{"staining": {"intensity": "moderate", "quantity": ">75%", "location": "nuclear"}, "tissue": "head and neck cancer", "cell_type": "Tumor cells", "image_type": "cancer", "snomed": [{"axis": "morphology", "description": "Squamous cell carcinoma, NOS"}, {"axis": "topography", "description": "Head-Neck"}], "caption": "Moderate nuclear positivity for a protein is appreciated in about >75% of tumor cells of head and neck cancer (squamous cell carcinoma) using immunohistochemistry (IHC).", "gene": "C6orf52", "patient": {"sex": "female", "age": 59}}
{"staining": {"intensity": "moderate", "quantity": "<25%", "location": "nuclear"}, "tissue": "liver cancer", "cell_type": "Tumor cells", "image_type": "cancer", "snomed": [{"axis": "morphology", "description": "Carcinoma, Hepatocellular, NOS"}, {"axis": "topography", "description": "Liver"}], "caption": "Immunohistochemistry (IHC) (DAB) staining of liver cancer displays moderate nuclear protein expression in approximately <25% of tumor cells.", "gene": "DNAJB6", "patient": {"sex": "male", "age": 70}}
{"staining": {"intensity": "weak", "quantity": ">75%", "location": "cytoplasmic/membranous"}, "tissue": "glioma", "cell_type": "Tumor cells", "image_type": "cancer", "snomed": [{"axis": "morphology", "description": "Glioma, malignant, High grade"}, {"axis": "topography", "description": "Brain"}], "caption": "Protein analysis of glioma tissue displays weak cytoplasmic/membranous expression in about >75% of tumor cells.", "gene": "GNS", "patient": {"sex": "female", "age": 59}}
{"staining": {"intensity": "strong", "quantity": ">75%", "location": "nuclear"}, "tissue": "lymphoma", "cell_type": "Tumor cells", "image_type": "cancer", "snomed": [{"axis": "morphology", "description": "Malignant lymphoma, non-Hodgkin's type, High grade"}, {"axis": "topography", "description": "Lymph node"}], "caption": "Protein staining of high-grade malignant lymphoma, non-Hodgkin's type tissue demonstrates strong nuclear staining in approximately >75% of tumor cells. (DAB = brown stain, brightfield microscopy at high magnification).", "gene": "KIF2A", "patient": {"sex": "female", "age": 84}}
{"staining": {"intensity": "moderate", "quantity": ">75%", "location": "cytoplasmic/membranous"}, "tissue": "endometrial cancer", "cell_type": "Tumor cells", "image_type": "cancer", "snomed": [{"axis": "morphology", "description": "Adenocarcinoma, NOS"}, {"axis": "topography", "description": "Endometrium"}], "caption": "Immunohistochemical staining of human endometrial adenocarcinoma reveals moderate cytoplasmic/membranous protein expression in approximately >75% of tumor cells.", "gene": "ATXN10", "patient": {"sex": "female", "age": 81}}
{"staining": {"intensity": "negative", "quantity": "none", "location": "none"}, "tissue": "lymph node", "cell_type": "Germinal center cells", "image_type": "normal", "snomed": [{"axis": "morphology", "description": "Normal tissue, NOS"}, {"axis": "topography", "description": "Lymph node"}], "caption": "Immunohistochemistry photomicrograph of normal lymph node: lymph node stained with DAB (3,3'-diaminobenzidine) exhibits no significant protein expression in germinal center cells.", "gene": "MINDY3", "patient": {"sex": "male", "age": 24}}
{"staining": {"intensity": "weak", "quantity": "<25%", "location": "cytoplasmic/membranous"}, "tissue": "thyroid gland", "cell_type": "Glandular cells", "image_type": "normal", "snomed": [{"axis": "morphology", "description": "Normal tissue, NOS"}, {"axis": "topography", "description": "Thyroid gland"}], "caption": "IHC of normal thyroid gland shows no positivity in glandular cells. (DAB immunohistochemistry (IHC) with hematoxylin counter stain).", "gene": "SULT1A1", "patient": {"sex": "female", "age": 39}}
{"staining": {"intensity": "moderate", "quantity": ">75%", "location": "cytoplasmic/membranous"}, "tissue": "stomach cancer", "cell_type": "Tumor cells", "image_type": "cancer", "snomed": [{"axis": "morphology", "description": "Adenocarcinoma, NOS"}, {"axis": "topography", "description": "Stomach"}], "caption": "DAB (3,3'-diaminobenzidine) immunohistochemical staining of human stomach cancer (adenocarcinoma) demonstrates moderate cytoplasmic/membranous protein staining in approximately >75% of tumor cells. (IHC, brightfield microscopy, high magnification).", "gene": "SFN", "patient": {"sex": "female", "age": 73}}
· · · · · · ·
ABOUT THIS TASK: Scan the material above. Return every line containing the string "grade".

ANSWER BOX:
{"staining": {"intensity": "weak", "quantity": ">75%", "location": "cytoplasmic/membranous"}, "tissue": "glioma", "cell_type": "Tumor cells", "image_type": "cancer", "snomed": [{"axis": "morphology", "description": "Glioma, malignant, High grade"}, {"axis": "topography", "description": "Brain"}], "caption": "Protein analysis of glioma tissue displays weak cytoplasmic/membranous expression in about >75% of tumor cells.", "gene": "GNS", "patient": {"sex": "female", "age": 59}}
{"staining": {"intensity": "strong", "quantity": ">75%", "location": "nuclear"}, "tissue": "lymphoma", "cell_type": "Tumor cells", "image_type": "cancer", "snomed": [{"axis": "morphology", "description": "Malignant lymphoma, non-Hodgkin's type, High grade"}, {"axis": "topography", "description": "Lymph node"}], "caption": "Protein staining of high-grade malignant lymphoma, non-Hodgkin's type tissue demonstrates strong nuclear staining in approximately >75% of tumor cells. (DAB = brown stain, brightfield microscopy at high magnification).", "gene": "KIF2A", "patient": {"sex": "female", "age": 84}}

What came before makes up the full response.